Data for review |
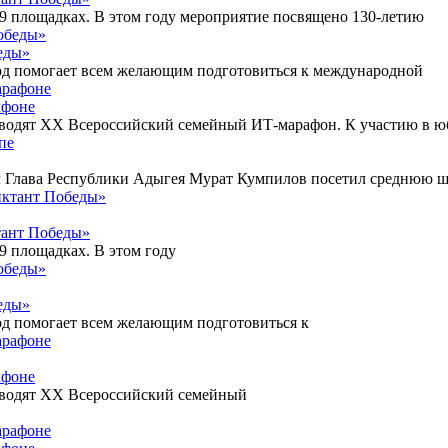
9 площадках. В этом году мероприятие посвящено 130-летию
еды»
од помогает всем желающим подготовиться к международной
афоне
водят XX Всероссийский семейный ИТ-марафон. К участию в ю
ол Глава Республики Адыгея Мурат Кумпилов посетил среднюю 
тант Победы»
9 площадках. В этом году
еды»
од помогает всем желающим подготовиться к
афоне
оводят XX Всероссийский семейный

==

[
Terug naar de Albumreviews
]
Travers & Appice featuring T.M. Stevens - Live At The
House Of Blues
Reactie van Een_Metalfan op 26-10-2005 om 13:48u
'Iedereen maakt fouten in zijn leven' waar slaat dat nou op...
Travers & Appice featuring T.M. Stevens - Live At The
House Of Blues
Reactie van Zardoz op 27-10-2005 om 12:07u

Exercise details |
The entries above hold the needed span. Transcribe exactly the lines from the one with "Terug naar de Albumreviews" to the one with "Reactie van Zardoz op 27-10-2005 om 12:07u", both included.

Output for this exercise |
Terug naar de Albumreviews
]
Travers & Appice featuring T.M. Stevens - Live At The
House Of Blues
Reactie van Een_Metalfan op 26-10-2005 om 13:48u
'Iedereen maakt fouten in zijn leven' waar slaat dat nou op...
Travers & Appice featuring T.M. Stevens - Live At The
House Of Blues
Reactie van Zardoz op 27-10-2005 om 12:07u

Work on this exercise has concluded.